Nanna-Louise Linde, Microsoft's Vice President for European Government Affairs, stated in a blog post, "Today we are announcing proactive changes that we hope will start to address these concerns in a meaningful way, even while the European Commission's investigation continues, and we cooperate with it."
She explained that these changes aim to tackle two EU concerns: "that customers should be able to choose a business suite without Teams at a price less than those with Teams included, and that we should do more to make interoperability easier between rival communication and collaboration solutions and Microsoft 365 and Office 365 suites."
Effective from October 1, these changes will be applicable in the EU and Switzerland.
Microsoft's core enterprise customers, constituting a significant portion of its commercial business in Europe, will have the option to switch to an Office version that excludes Teams at a price €2 per month lower than the one including Teams. New enterprise customers can purchase Teams as a standalone product for €5 per month.

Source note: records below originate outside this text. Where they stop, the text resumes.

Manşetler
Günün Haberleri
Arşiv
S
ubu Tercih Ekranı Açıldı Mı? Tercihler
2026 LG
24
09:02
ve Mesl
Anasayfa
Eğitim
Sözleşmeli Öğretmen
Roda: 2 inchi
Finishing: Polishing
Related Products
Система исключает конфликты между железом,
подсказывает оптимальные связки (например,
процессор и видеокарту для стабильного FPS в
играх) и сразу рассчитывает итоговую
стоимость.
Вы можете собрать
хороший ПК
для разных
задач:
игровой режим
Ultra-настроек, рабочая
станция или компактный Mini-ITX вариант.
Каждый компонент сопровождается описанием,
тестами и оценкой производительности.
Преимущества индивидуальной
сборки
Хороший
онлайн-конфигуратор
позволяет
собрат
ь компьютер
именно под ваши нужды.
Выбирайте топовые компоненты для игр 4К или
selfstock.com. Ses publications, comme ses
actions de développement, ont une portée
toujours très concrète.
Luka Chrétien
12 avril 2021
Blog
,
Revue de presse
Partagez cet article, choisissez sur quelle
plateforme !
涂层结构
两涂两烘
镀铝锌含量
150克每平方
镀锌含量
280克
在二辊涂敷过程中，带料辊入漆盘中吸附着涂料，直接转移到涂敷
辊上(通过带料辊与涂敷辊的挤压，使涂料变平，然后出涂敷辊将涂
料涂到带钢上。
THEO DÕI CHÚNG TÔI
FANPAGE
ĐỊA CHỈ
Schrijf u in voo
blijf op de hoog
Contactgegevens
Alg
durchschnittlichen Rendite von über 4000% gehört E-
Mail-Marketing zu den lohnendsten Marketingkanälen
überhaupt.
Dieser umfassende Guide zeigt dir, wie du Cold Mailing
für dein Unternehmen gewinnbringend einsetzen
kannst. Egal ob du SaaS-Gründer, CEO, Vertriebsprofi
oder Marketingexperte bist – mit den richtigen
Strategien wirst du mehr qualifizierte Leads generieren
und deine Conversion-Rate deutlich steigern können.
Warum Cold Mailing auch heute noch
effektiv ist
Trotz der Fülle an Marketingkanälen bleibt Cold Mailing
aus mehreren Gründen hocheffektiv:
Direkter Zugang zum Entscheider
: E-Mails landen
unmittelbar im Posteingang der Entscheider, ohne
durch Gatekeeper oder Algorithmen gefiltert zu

To aid customers and independent software vendors seeking to transfer data from Teams to other products, new support resources will be introduced.
Microsoft will also develop a method for hosting Office web applications within competing apps and services, similar to its approach with Teams.
Salesforce, the owner of Slack, had no further comments on the matter.
Rivals argue that Microsoft's current proposal is unlikely to satisfy the EU antitrust watchdog. An industry source noted, "This is playing to the gallery. I don't think the Commission will appreciate it. There is nothing incremental in the offer."
For the U.S. tech giant, the stakes are significant, having incurred €2.2 billion ($2.40 billion) in EU antitrust fines in the previous decade for bundling two or more products, but subsequently adopting a more conciliatory approach with regulators.